Federasul diz que crise eleva o risco-Brasil e pede respeito à Constituição

Quem não pode ser punido com a incerteza e paralisação das reformas é o País

 

                A presidente da Federasul, Simone Leite, enviou às filiadas uma nota mostrando preocupação em relação aos acontecimentos políticos que vive o País. Fez uma análise das possibilidades da saída do presidente Temer lembrando que os efeitos desta situação, sobre a economia, são relevantes. Disse que o presidente Temer vinha desenhando perspectivas positivas à aprovação das reformas fundamentais para o reequilíbrio macroeconômico do País prevendo que a crise provoca incertezas trazendo de volta o temor de que a situação fiscal siga uma trajetória insustentável.

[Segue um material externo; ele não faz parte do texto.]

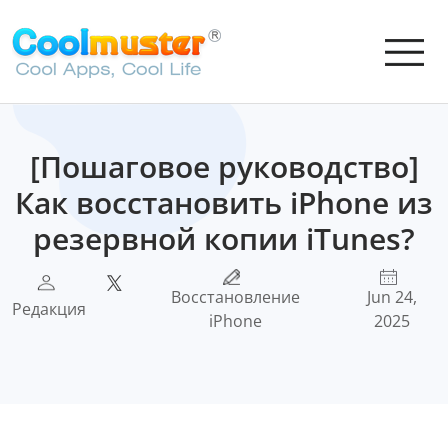
[Пошаговое руководство]
Как восстановить iPhone из
резервной копии iTunes?
Восстановление
Jun 24,
Редакция
iPhone
2025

         Lembrou que se eleva o risco-Brasil já vivido nesta manhã, com as oscilações da economia com fortes desvalorizações. Lembra que a inflação vai ser atingida no sentido de empurrá-la para cima e acredita que serão diretas as consequências para a política monetária, com desvio na trajetória da taxa de juros (Selic) que era de queda. “Não é descartável que ocorra nova recessão este ano”, diz a presidente, e que “2018 aconteça uma expansão bem menos robusta da economia do que era antecipado”.

         Simone Leite espera que as denúncias sejam investigadas e que todos os culpados sejam punidos, dentro dos preceitos da Constituição. Para ela, “quem não pode ser punido com a incerteza e com a paralisação das reformas é o País”. Enfatiza também que “é preciso que o Congresso continue a votar as reformas e que as decisões da Justiça reestabeleçam a tranquilidade institucional, para que o Brasil supere essa grave crise, resolva seus problemas e volte a crescer”. A nota conclui dizendo que é preciso respeitar a Constituição e manter a normalidade democrática. “O Brasil é maior do que a crise” finaliza.